◆ **Text provided**:
________
Meet Biggest Loser’s New Nutrition Expert, Rachel Beller

There’s a new face on the Biggest Loser ranch, but not one you’re likely to see very often. While her handiwork is witnessed throughout the season, we rarely get to see her teaching the nutritional skills the contestants rely on. Meet Rachel Beller, MS, RD, the new nutrition expert for Biggest Loser. She’s filling a position vacated by Cheryl Forberg, RD at the end of season 12, the co-creator of the current Biggest Loser diet.

“If it’s not broken, don’t fix it,” she told us, saying there aren’t any plans to change the Biggest Loser diet. It’s certainly not in need of change, since the plan,  based on the program outlined in 6 Weeks to a Healthier You written by Forberg, was recognized as the best diet for weight loss and diabetes by US News and World Reports last week. “We at Biggest Loser are so pleased to receive top ratings from so many of the world’s leading nutrition experts who served as judges,” Michael Dansinger, MD, the Biggest Loser Nutrition Doctor and co-author of the plan, told us. “There are many great eating strategies for maintaining or regaining great health and we are proud to be among the very top of a very important list.”
________
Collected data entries
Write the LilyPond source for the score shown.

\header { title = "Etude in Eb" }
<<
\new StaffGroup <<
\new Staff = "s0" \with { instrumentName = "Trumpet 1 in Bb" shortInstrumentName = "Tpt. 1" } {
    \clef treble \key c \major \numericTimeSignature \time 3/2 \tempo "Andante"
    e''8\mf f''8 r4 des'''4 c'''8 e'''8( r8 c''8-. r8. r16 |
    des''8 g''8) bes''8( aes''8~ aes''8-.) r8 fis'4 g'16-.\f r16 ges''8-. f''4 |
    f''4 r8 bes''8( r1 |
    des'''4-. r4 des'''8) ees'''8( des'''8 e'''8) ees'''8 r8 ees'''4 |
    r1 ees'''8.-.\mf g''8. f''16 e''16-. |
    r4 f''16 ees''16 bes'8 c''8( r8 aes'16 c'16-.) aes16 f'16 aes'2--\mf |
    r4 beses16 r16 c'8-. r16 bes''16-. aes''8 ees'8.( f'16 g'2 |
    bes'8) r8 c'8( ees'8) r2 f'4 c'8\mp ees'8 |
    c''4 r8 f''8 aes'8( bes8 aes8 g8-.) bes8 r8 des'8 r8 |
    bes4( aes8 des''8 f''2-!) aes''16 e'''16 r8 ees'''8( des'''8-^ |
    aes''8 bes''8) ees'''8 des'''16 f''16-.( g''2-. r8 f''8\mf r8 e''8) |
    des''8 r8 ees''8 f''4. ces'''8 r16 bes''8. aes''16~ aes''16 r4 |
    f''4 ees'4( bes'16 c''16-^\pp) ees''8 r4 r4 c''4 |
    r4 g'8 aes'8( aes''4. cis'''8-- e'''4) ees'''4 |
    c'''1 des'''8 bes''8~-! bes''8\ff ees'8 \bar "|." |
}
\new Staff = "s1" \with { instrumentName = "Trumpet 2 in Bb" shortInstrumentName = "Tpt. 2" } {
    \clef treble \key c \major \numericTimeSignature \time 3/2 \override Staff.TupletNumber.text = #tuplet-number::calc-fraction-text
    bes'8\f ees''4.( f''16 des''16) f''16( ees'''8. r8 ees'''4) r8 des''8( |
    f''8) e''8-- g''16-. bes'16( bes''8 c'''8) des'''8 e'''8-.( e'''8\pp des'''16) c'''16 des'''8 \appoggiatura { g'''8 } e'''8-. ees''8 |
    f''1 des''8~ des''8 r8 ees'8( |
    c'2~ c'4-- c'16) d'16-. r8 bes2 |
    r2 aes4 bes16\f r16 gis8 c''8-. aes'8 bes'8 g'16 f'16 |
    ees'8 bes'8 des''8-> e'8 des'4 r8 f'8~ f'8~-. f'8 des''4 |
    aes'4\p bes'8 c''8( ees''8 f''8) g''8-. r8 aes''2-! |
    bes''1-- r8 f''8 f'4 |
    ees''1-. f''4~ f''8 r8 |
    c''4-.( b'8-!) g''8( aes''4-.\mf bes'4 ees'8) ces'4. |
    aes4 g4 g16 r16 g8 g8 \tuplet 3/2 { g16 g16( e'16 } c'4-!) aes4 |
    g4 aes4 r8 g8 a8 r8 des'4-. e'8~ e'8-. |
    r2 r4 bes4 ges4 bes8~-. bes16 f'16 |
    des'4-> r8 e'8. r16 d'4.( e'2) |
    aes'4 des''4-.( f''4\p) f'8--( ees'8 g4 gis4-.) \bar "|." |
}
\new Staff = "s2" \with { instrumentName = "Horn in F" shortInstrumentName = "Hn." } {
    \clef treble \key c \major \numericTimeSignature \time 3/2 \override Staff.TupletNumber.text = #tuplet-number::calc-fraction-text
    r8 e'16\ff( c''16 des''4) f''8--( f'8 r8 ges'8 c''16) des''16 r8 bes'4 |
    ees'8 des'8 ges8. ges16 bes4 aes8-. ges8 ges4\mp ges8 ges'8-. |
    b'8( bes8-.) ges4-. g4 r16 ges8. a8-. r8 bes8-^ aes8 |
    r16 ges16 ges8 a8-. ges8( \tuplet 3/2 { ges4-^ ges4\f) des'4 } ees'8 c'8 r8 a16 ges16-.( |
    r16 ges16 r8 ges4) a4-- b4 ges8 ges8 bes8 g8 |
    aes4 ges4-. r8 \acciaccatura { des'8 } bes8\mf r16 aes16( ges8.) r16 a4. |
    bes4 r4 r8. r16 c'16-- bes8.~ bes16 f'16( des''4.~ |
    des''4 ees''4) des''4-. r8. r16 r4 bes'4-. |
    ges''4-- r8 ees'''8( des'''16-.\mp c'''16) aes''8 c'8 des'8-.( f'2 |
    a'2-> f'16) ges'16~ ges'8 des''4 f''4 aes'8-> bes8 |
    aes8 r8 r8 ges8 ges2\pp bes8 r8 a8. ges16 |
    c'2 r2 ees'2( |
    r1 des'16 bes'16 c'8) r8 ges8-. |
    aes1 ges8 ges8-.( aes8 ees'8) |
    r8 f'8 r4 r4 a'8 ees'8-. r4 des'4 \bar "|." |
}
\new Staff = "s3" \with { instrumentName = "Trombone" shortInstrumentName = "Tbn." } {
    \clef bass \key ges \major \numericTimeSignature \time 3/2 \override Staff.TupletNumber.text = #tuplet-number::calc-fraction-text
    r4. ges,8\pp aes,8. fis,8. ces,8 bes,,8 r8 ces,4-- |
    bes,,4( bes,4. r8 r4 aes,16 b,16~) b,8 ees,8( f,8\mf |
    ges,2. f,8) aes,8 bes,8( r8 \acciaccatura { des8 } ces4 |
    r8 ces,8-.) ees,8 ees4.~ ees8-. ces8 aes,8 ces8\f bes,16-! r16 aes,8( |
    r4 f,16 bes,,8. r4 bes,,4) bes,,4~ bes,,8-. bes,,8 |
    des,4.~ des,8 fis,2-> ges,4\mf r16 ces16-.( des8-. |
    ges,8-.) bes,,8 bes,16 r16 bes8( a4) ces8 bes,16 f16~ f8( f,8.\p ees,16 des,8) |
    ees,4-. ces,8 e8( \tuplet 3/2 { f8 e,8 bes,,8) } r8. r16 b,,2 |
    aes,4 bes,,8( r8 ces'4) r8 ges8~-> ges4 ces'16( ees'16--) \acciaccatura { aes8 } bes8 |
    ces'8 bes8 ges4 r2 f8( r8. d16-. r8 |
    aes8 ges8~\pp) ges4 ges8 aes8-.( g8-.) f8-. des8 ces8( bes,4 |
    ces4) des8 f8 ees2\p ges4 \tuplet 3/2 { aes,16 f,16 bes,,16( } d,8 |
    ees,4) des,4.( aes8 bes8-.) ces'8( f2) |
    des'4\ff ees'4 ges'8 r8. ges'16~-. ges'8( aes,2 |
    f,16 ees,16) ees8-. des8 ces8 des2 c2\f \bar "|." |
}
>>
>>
________
Please output the passage from the article above about Biggest Loser's new nutrition expert, starting with "There’s a new" and going on through "current Biggest Loser diet.", with no changes.

◆ **Written answer**:
There’s a new face on the Biggest Loser ranch, but not one you’re likely to see very often. While her handiwork is witnessed throughout the season, we rarely get to see her teaching the nutritional skills the contestants rely on. Meet Rachel Beller, MS, RD, the new nutrition expert for Biggest Loser. She’s filling a position vacated by Cheryl Forberg, RD at the end of season 12, the co-creator of the current Biggest Loser diet.